Women bishops – it is about religion, stupid

Does anybody else feel uneasy that the case for women bishops is championed by commentators with a wholly secular agenda and that an essential element of the argument has been deliberately left out? Too hard for our little heads to take in or too silly for words, being about religion? Nothing wrong with the secularists’ case of course. Only there’s no reason why their voices should prevail, as distinct from the great majority of church members in favour of women bishops who should of course have won. How much better to win an argument – any argument – on its own terms. The media are partly to blame of course for  representing the arguments  so much in secular terms.  So it was refreshing just for change to make the case for women bishops eventually quite differently.

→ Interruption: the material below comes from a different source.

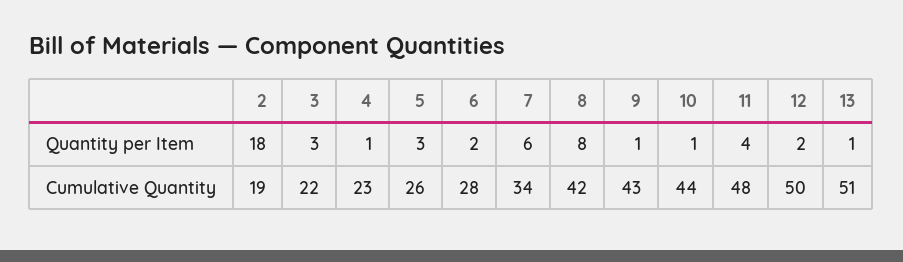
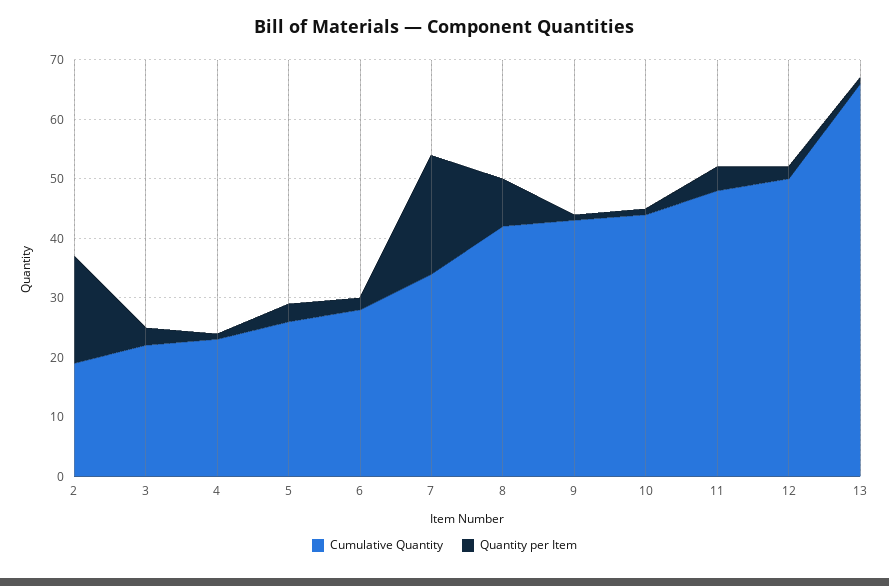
Quantity per Item, 7: 6 -> 20
Cumulative Quantity, 13: 51 -> 65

If ever you wanted to read a break-out form the simplistic distinctions of Catholic v Protestant that prevail in our land, read this account in Cranmer the blog on religion that would give Jonathan Swift a run for his money –  or his Woods’ halfpence.

Anglicans are not freelance, theological pundits, but a valid part of the One Catholic and Apostolic Church….

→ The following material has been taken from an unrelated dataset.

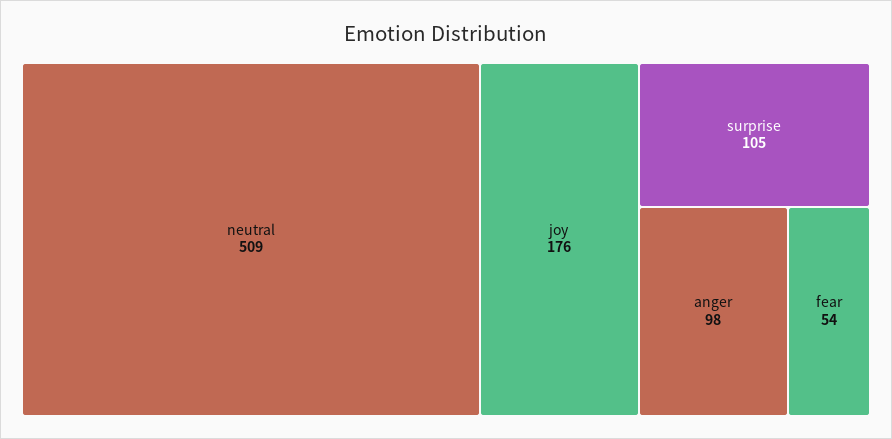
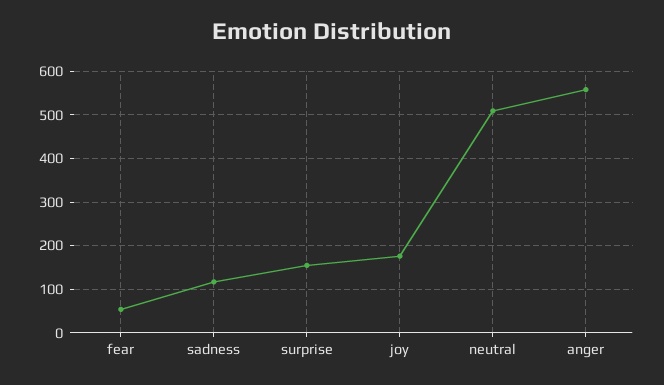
surprise: 105 -> 160
anger: 98 -> 560
sadness: none -> 120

The Church of England was never designed to be Protestant, though it has elements of that movement within it. And it was certainly not Roman Catholic, though it drew on the strengths of that denomination to manifest the Church in a visible society. Its struggle has ever been how to permit freedom of the Spirit within ancient structures: how to put new wine into old wineskins.

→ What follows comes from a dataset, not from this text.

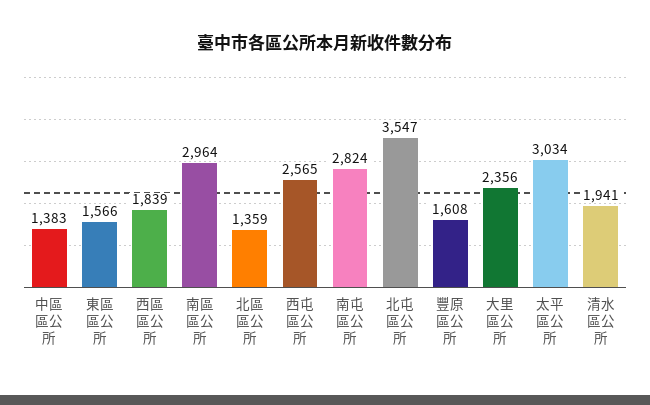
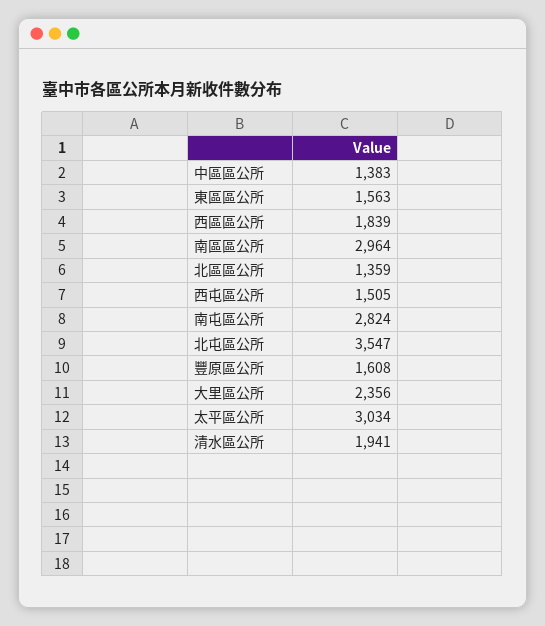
東區區公所: 1566 -> 1563
西屯區公所: 2565 -> 1505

This is why the Archbishop of York is right when he says there will be women bishops, because Anglicanism is a communion, and in that koinonia is toleration of mutual exclusives. At the core of Anglican identity is the belief that there is more than one church that is catholic; that there are non-Roman churches that are catholic; and that the Church of England is an expression of unity, catholicity and apostolicity….
Catholicity is an aspiration, and women bishops are simply a continuation of the reformist movement which began in the 16th century. The Church of England departed not from the catholic Church, but from the errors of Rome. It was Whitgift who observed that the Church of England was ‘reformed’ not ‘transformed’ because ‘we retain whatsoever we find to be good, refuse or reform that which is evil’. Over succeeding centuries, Anglicanism has offered catholicism without Roman centralisation and authoritarianism. It has been, in England, the Catholic Church in this land, set free from subjection to the foreign King of Rome.